YUNA, the Microplastics-eating ocean buoy

These challenges inspired a multidisciplinary team of designers’ in Valencia, Spain, to think of a solution.

Their response? YUNA, the ocean microplastic catcher.

YUNA is an ocean buoy — a floating object suspended slightly under the surface of the water — which is able to capture and then filter microplastics that float through the sea.

The buoy works passively, collecting particles as it drifts and spins in the current. It’s made out of polythene, a form of plastic that does not break down into microplastic particles and is relatively inexpensive — costing just 20% more than ordinary buoys, even with the fine layers of active charcoal filtration.

 

Sunfish inspiration

 

Photo of Sunfish
Credit: Robert Harding

 

The designers are 20 students from different disciplines, including design, mechanics, and computer design, based at the Universitat Politécnica de Valencia (UPV)’s YUDesign. They say they were shocked by the Mediterranean becoming an accumulation point for plastics, and that protecting the local environment “has been the main incentive for the realisation of this project.”

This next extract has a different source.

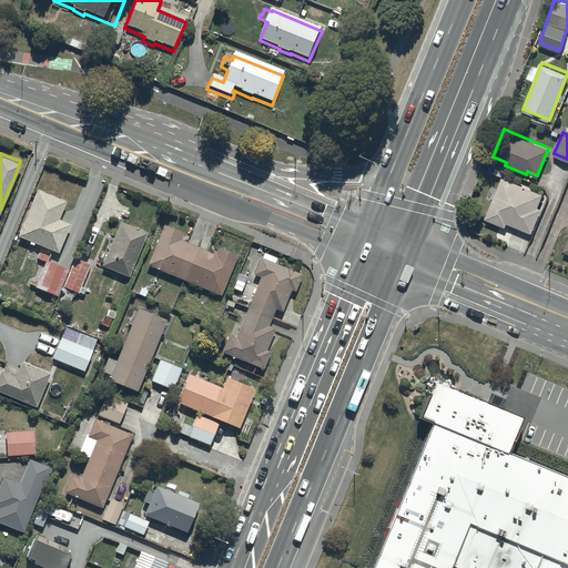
[(543,192),(501,175),(496,190),(492,188),(487,200),(490,202),(485,216),(506,225),(508,221),(533,231),(541,206),(537,205),(543,192)]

The team their work in December 2018, designing and developing the idea, making a scale model, then making a prototype and an associated app.

They were inspired by an unlikely source: the odd-looking sunfish, essentially a large head with small fins, which has a similarly “aerodynamic” shape to their ocean buoy and easily adapts to changing ocean currents.

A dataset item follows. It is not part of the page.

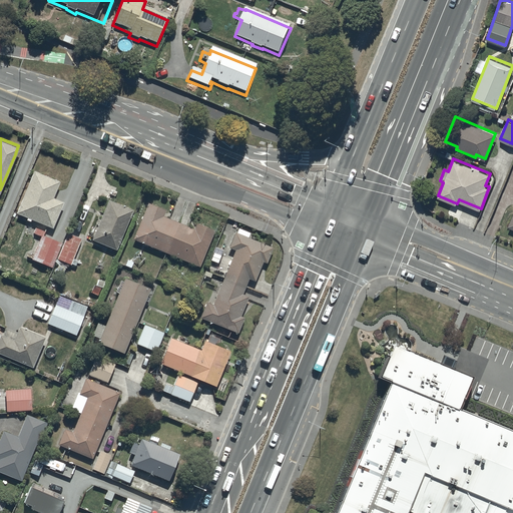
[(60,179),(33,167),(16,210),(27,215),(27,217),(30,218),(31,217),(52,226),(63,199),(53,195),(60,179)]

Alice Ville, a UPV student and team member, told El Periodic that: “YUNA requires little energy to fulfil its function. The microplastics that travel through the currents reach the interior of the buoy that rotates with the currents, like a weather vane.”

The idea was pitched for the James Dyson Award, which inspires and promotes the next generation of design engineers. The team received a couple of thousand euros to develop the project and the chance to compete for the international James Dyson prize, which is worth €33,500 euros.

 

Other plastic initiatives

The YuDesign students are not the only people to be searching for and highlighting the issue of microplastics. Dr Mac Liboiron, a scientist at CLEAR, Civic Laboratory for Environmental Action Research, has developed a ‘citizen science’ solution for people to collect microplastics as thin as a hair from the surface of water in a local ocean, lake, stream or canal.

Liboiron’s DIY product — BabyLegs, made from baby’s tights, a plastic bottle and other easy to find materials — aims to help ordinary people understand how extensive plastic pollution is, even potentially impacting their day to day lives.

On a larger scale, the Ocean Cleanup project, aiming to clean up an island of ocean rubbish “three times the size of France,” recently registered its first successful plastic pick-up. The Guardian reports that the floating boom device — created by young Dutch innovator Bojan Slat — is now kitted out with satellites and sensors to communicate its position to a vessel, which will collect the rubbish every few months.